Im Zusammenhang mit dem Vertragsverletzungsverfahren der EU-Kommission gegen Deutschland plant das Bundeswirtschaftsministerium noch im Jahr 2022 die Streichung des § 3 Abs. 7 der Vergabeverordnung vorzubereiten. Nach Ansicht der EU-Kommission verstößt das aktuelle Regelwerk gegen europäisches Vergaberecht. Die geforderte Abschaffung würden dazu führen, dass unterschiedliche Planungsleistungen, etwa die Objektplanung für einen Kindergarten, gemeinsam mit der Ausführungsplanung für die jeweilige Auftragswertberechnung zu addieren sind. Dadurch würde in der Regel auch bei solchen Bauvorhaben der Schwellenwert überschritten und sie müssten europaweit ausgeschrieben werden. Dies hätte weitreichende Konsequenzen für die klein- und mittelständischen Strukturen der planenden Berufe sowie die öffentlichen Auftraggeber.
In einer gemeinsamen Resolution mit 18 weiteren Organisationen vom 14. Dezember 2002 weist die Bundesingenieurkammer erneut darauf hin:
Es zeichnet sich ab, dass sich die Bundesregierung dem Druck der Europäischen Kommission im laufenden Vertragsverletzungsverfahren zur Abschaffung des § 3 Abs. 7 Satz 2 VgV beugen wird. Diese Streichung hätte zur Folge, dass bereits Planungsleistungen aller Fachgebiete für Bauvorhaben mit Baukosten von rund einer Million Euro nach der Vergabeverordnung europaweit ausgeschrieben werden müssten. Dies führt zu einer deutlichen Mehrbelastung – auf Vergabe- und auf Auftragnehmerseite – und ist mit einem Mehr an Bürokratie samt Folgekosten verbunden.
Solche kleineren Vorhaben richten sich an kleine und vor allem regionale Planungsbüros und entfalten keinerlei Binnenmarktrelevanz. Die Streichung hätte damit gravierende Folgen für die Struktur der Planungsbüros mit erheblichen negativen wirtschaftlichen Auswirkungen.
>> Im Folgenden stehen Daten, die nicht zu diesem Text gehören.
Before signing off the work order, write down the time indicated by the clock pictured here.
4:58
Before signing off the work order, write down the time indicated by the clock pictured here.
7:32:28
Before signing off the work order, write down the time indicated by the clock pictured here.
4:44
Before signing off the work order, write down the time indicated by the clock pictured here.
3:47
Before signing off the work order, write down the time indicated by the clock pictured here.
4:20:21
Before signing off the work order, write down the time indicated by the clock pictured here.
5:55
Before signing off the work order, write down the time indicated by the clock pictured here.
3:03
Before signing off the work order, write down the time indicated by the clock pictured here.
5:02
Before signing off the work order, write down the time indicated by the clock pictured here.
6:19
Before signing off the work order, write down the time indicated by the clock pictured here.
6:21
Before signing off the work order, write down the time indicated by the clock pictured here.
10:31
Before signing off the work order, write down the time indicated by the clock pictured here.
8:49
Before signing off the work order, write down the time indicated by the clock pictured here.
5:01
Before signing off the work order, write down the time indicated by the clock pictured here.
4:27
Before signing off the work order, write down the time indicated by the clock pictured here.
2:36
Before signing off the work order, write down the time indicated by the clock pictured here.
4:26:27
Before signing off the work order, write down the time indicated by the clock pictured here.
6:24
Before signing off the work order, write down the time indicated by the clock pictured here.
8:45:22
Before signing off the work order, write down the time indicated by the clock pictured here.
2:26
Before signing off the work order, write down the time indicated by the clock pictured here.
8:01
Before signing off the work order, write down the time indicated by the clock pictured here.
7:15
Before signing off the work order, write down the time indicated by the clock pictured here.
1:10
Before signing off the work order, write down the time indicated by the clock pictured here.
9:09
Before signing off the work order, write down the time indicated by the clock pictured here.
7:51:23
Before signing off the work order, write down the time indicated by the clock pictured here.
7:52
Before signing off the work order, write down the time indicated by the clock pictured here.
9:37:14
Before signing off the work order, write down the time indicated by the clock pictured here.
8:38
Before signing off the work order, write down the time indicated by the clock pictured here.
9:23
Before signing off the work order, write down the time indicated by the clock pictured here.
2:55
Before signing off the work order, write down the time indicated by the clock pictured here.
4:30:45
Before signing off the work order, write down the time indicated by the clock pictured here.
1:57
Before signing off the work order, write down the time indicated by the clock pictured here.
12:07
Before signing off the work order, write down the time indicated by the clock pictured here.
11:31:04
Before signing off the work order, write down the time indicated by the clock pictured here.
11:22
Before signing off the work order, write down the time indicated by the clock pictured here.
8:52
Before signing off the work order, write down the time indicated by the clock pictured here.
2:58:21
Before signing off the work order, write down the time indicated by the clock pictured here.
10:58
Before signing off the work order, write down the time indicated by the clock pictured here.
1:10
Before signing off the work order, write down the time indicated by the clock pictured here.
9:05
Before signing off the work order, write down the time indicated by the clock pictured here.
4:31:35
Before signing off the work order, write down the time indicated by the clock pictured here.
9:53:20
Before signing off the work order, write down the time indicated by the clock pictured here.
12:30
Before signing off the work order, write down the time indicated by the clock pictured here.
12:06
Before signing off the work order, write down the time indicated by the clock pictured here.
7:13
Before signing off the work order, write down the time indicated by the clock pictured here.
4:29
Die Bundesregierung wird daher aufgefordert, der unverhältnismäßigen Forderung der EU-Kommission nicht nachzugeben und wenn nötig die Klärung der Rechtsfrage durch den Europäischen Gerichtshof abzuwarten.
Die Landesregierungen werden aufgefordert, im Bundesrat einer möglichen Streichung des § 3 Abs. 7 Satz 2 VgV nicht zuzustimmen.
Bereits im Sommer 2022 hatte sich die Bundesingenieurkammer mit Appellen an Bundeswirtschaftsminister Dr. Habeck, Bundesbauministerin Geywitz und Verkehrsminister Dr. Wissing gewendet und auf die Folgen einer Streichung des § 3 Abs. 7 S. 2 VgV hingewiesen. Ein breites Bündnis aus Interessenvertretungen, Kammern und kommunaler Spitzenverbände unterstrich wiederholt die negativen wirtschaftlichen Auswirkungen insbesondere für die kleineren und mittleren Planungsstrukturen sowie für die öffentlichen Auftraggeber. Auch gegenüber Bundeskanzler Scholz adressierte Dr. Bökamp, Präsident der Bundesingenieurkammer, auf dem Wohnungsbaugipfel im Oktober 2022 das Thema.
Das Bundeswirtschaftsministerium ist sich der Auswirkungen bewusst, die eine Streichung von § 3 Abs. 7 S. 2 VgV hätte. Es beabsichtigt deshalb, mit flankierenden Maßnahmen einen Ausgleich für den Mittelstand zu schaffen.